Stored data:
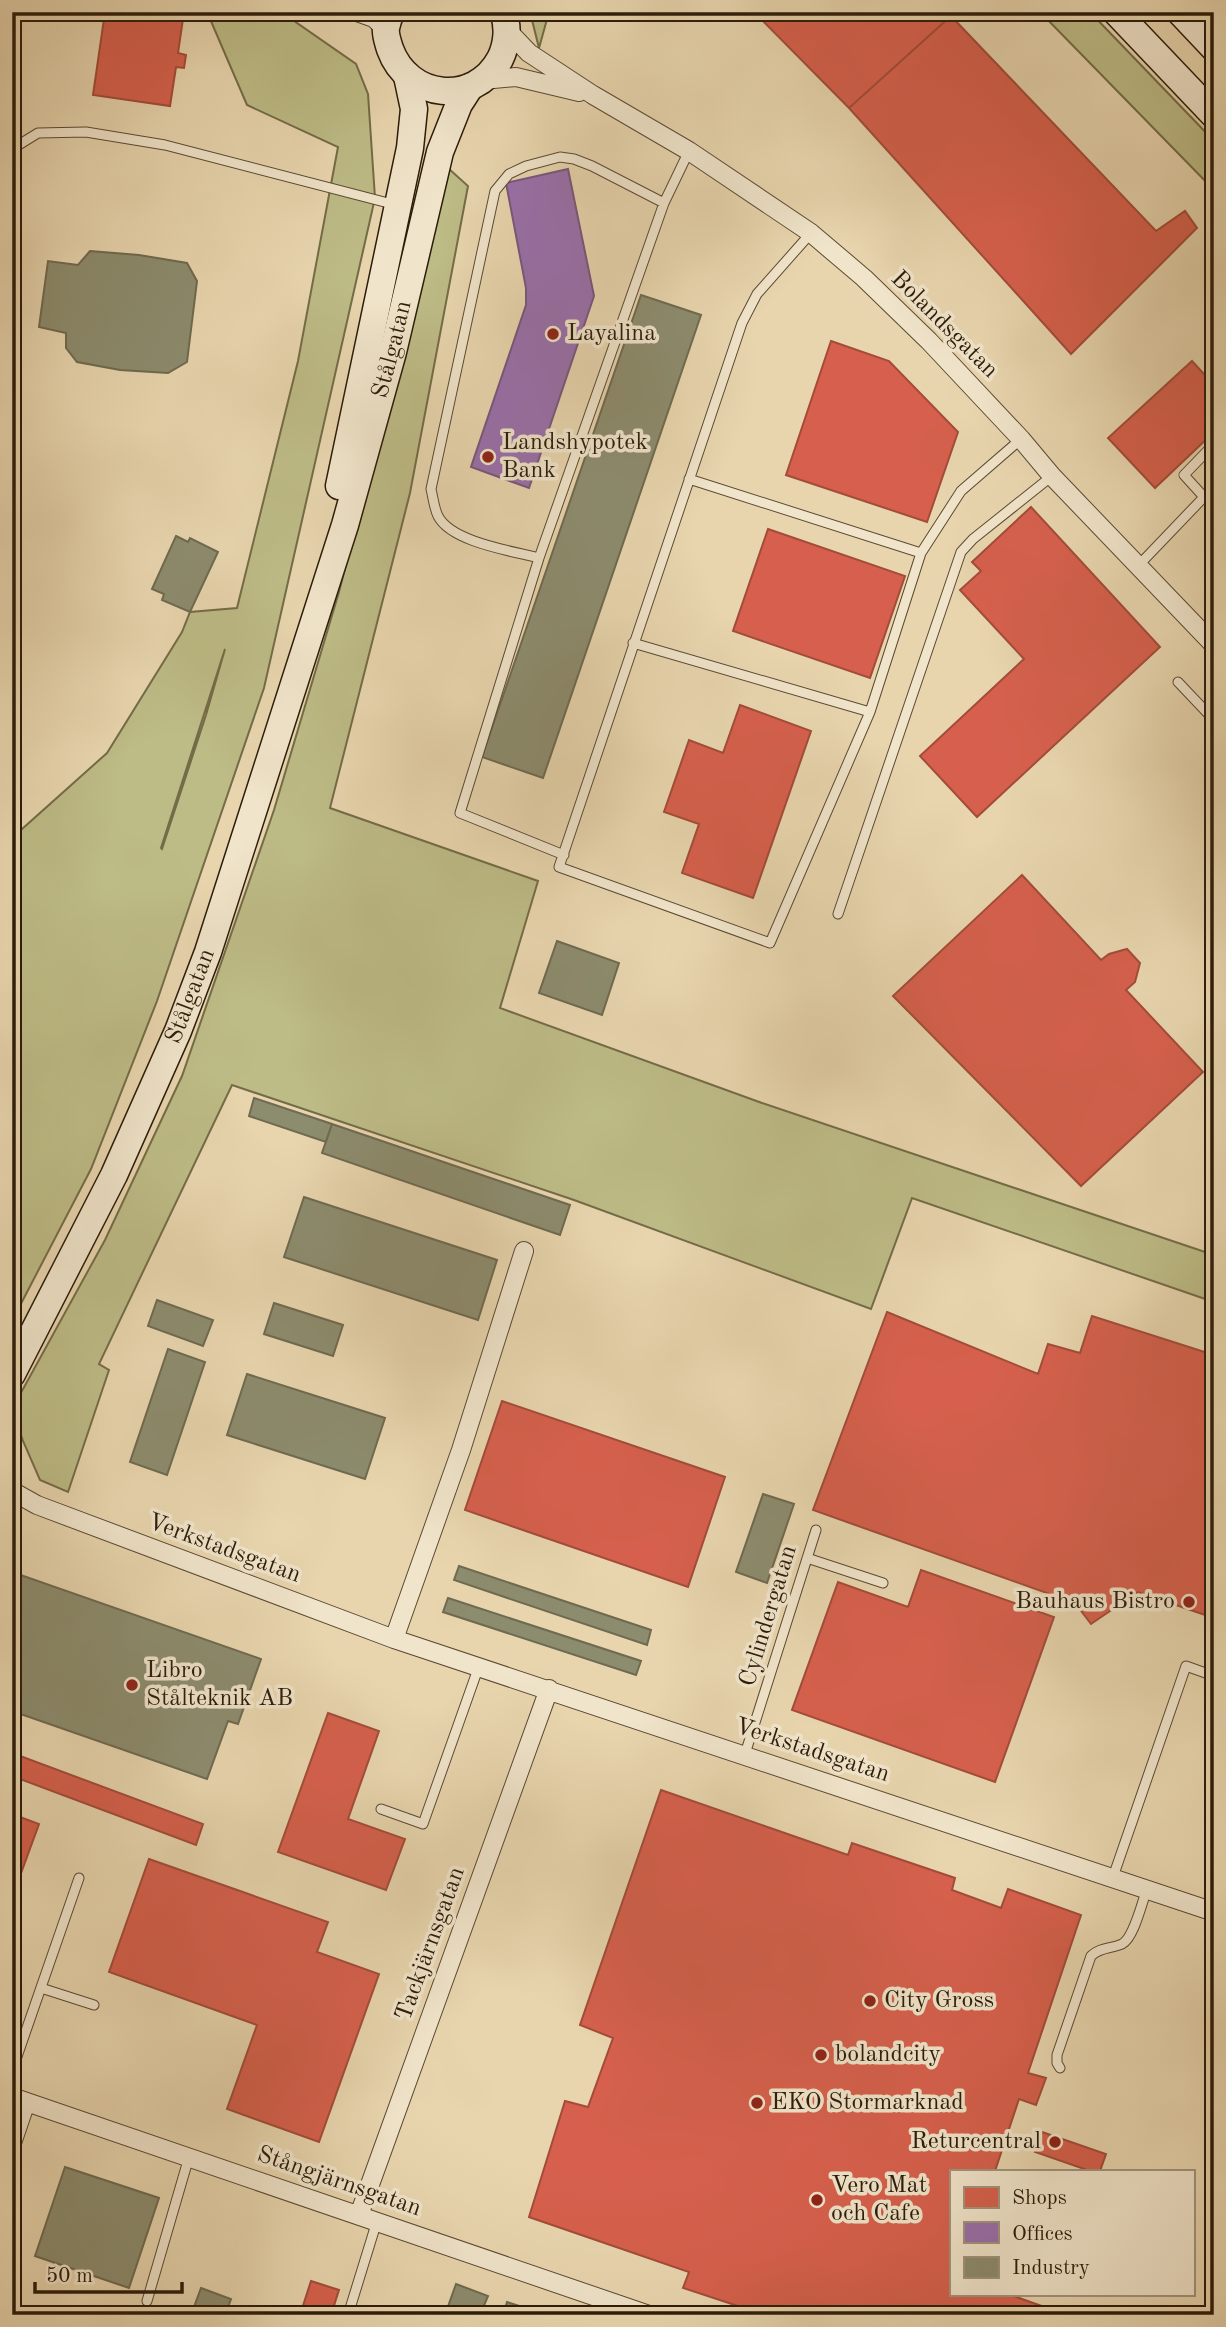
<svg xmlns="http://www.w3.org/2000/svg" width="1226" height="2327" font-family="'Old Standard TT',serif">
<rect width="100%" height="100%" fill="#e8d5ae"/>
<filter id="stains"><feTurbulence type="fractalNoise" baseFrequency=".00286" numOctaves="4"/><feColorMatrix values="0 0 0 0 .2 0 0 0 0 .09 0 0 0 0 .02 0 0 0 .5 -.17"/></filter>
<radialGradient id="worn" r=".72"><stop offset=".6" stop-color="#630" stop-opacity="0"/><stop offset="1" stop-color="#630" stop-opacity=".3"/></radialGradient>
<path fill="#bdbb86" stroke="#746c48" stroke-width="2" fill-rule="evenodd" d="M207,12H273L294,21L356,64L368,94L375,198L264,688L157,1001L91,1169L12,1321V838L107,753L182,632L190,612L237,608L298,361L338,147L247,105ZM225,649L206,715L162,849L161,848Z
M530,12H549L539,48Z
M1040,12H1090L1214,141V190Z
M448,168L468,186L410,493L330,808L538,881L500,1008L762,1103L1214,1255V1302L912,1198L871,1309L574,1200L232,1085L99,1364L109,1370L68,1492L40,1480L23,1441L12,1409L105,1240L182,1076L274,810L339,592Z"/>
<path fill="#d6604d" stroke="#a34c39" stroke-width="2" d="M105,12H184L178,53L186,55L184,68L176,67L170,106L93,95Z
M754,12H947L1156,231L1185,211L1197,228L1071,354L849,108Z
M951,16L1156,231L1185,211L1197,228L1071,354L849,108Z
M831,341L889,361L958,432L927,522L786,475Z
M1192,361L1214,385V432L1155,488L1108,438Z
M1031,507L1160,647L977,817L920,756L1024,659L960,590L981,571L972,562Z
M768,529L905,576L870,678L733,631Z
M740,705L811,731L753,898L682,873L699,824L664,812L689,740L723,753Z
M1022,875L1101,960L1109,954L1127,949L1140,963L1135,982L1126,990L1203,1072L1081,1186L893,996Z
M887,1312L1038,1374L1048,1344L1080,1353L1092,1316L1214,1355V1618L1138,1592L1091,1624L1075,1603L813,1510Z
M502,1401L725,1477L688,1587L465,1510Z
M921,1570L1054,1617L995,1782L792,1710L838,1582L908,1607Z
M328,1713L379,1731L348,1819L405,1839L386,1890L278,1852Z
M12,1753L203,1824L196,1845L12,1776Z
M661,1790L848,1855L852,1843L955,1878L952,1890L1001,1908L1008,1889L1081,1915L1028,2073L1046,2078L1036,2105L1019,2099L995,2171H951V2294H1008L1067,2315H765L683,2288L689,2272L529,2217L565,2101L588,2107L613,2038L580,2025Z
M12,1814L39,1824L20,1876L12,1873Z
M149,1859L328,1922L317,1952L379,1974L319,2142L227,2109L257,2025L109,1972Z
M1042,2132L1106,2154L1100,2171H1090L1035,2152Z
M311,2281L339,2290L331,2315H300Z"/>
<path fill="#9970ab" stroke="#78577b" stroke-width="2" d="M568,169L594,296L529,488L471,467L526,305V288L506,183Z"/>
<path fill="#8c8c6e" stroke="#6f6a50" stroke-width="2" d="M90,251L139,255L187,263L197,281L187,362L168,373L120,370L77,362L66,348V333L39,327L48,261L78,265Z
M641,295L701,315L543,778L482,757Z
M176,536L188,542L190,538L218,552L190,612L162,600L164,594L152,589Z
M557,941L619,963L602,1015L539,993Z
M254,1098L332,1124L326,1142L249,1116Z
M332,1124L570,1205L560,1235L322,1153Z
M304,1197L497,1260L478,1320L284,1257Z
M157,1300L213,1320L203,1346L148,1326Z
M274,1303L343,1325L333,1356L264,1334Z
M168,1349L205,1362L167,1475L130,1462Z
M247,1374L385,1418L365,1479L227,1435Z
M763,1494L794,1504L767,1583L736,1572Z
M459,1566L651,1630L647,1645L454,1580Z
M12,1572L261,1659L238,1724L228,1721L207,1779L12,1711Z
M448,1598L641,1661L636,1675L443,1612Z
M65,2167L159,2198L129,2288L35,2256Z
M456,2284L488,2296L480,2315H445Z
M201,2288L231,2299L225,2315H191Z
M507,2302L544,2314V2315H503Z"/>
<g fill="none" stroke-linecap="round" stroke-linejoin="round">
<g stroke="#5b4a33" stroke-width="11">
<path id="service" d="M12,149L38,133L86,132L165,145L396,205
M664,203L592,166L574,159L560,157L526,166L509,174L495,191L431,489C433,497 434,508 438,516C451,542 512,551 539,558L664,203L689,151
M811,233L757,294L742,323L559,867L770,943L870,712L921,553
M689,479L921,553L961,491L1021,439
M1204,497L1184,475L1214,444
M539,558L460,813L564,855
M1138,566L1204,497L1214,507
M633,643L870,712
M1178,682L1214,720
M838,914L961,552L973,539L1052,476
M807,1558L883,1583
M745,1754L816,1530
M381,1809L423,1824L479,1666
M1113,1877L1186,1666L1214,1676
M41,1988L94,2005
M1060,2068L1057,2063V2055L1091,1956C1100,1947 1111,1949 1122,1944C1134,1938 1142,1902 1147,1889
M12,2071L79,1878
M147,2301L189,2157
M348,2315L377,2221"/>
</g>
<g stroke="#5b4a33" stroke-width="20">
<path id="minor" d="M357,12L374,18L386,30
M507,30L529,53L593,95L689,151L811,233L864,278L929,341L1021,439L1052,476L1214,645
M483,80L516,77L579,92
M12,1491L37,1505L394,1639L1214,1912
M394,1639L461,1450L524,1251
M12,2097L649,2315
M12,2143L26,2102
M359,2215L549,1689"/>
</g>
<g stroke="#2c1c0a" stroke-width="29">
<g id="secondary">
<path d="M391,12C389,17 387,23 386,28C385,35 388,42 390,49C408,99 474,107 500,59C507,45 509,27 503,12"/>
<path d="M1116,12L1214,115"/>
<path d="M1180,12L1214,48"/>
<path d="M339,486L410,148L414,109L407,76"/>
<path id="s1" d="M12,1374L114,1175L178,1031L208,952L345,525L393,352L440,152L459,104L470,87"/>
</g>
</g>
<use href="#service" stroke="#f0e4ca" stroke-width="9"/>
<use href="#minor" stroke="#f0e4ca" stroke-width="18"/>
<use href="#secondary" stroke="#f0e4ca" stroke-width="26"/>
</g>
<g fill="#8f2418" stroke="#f0e4ca" stroke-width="2.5">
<circle cx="553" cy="334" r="7"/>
<circle cx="488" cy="457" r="7"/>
<circle cx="1189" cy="1602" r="7"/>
<circle cx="132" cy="1685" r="7"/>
<circle cx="870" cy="2001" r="7"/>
<circle cx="821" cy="2055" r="7"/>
<circle cx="757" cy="2103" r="7"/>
<circle cx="1055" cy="2142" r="7"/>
<circle cx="817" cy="2200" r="7"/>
</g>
<g text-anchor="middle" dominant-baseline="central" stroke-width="7" stroke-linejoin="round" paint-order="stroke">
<g font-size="24" fill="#2c1c0a" stroke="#f0e4ca">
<text transform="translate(944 325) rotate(45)">Bolandsgatan</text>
<text stroke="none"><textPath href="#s1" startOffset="1096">Stålgatan</textPath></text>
<text stroke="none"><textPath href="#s1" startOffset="418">Stålgatan</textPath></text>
<text transform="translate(224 1549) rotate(20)">Verkstadsgatan</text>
<text transform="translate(769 1616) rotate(-73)">Cylindergatan</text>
<text transform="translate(812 1751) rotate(18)">Verkstadsgatan</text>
<text transform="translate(431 1944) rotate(-70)">Tackjärnsgatan</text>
<text transform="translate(339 2182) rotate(19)">Stångjärnsgatan</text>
</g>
<g font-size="24" fill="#2c1c0a" stroke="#f0e4ca" text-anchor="start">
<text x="567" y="334">Layalina</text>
<text x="502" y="443">Landshypotek<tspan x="502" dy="28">Bank</tspan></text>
<text x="1175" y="1602" text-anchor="end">Bauhaus Bistro</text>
<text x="146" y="1671">Libro<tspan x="146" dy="28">Stålteknik AB</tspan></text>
<text x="884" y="2001">City Gross</text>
<text x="835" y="2055">bolandcity</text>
<text x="771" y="2103">EKO Stormarknad</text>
<text x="1041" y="2142" text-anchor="end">Returcentral</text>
<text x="831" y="2186">Vero Mat<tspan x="831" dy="28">och Cafe</tspan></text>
</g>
</g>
<rect width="1226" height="2327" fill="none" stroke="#e8d5ae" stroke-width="42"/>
<rect x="14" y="14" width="1198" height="2299" fill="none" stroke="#2c1c0a" stroke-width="3.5"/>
<rect x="21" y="21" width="1184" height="2285" fill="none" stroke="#2c1c0a" stroke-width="2"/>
<rect x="950" y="2170" width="245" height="126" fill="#f0e4ca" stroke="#a2947d" stroke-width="2"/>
<rect x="964" y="2187" width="35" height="21" fill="#d6604d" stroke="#a2947d" stroke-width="2"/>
<text x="1012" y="2204" font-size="21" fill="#2c1c0a">Shops</text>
<rect x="964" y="2222" width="35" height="21" fill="#9970ab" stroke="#a2947d" stroke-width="2"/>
<text x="1012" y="2240" font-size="21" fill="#2c1c0a">Offices</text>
<rect x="964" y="2257" width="35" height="21" fill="#8c8c6e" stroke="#a2947d" stroke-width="2"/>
<text x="1012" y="2274" font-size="21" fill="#2c1c0a">Industry</text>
<path d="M35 2282v10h147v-10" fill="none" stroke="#2c1c0a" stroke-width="3.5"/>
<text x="46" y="2282" font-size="21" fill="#2c1c0a" stroke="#f0e4ca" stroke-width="5" paint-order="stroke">50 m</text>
<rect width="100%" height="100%" filter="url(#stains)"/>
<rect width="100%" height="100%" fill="url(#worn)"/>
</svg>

Task to carry out: Find the lines above that include the string "worn" and copy them.

Answer below:
<radialGradient id="worn" r=".72"><stop offset=".6" stop-color="#630" stop-opacity="0"/><stop offset="1" stop-color="#630" stop-opacity=".3"/></radialGradient>
<rect width="100%" height="100%" fill="url(#worn)"/>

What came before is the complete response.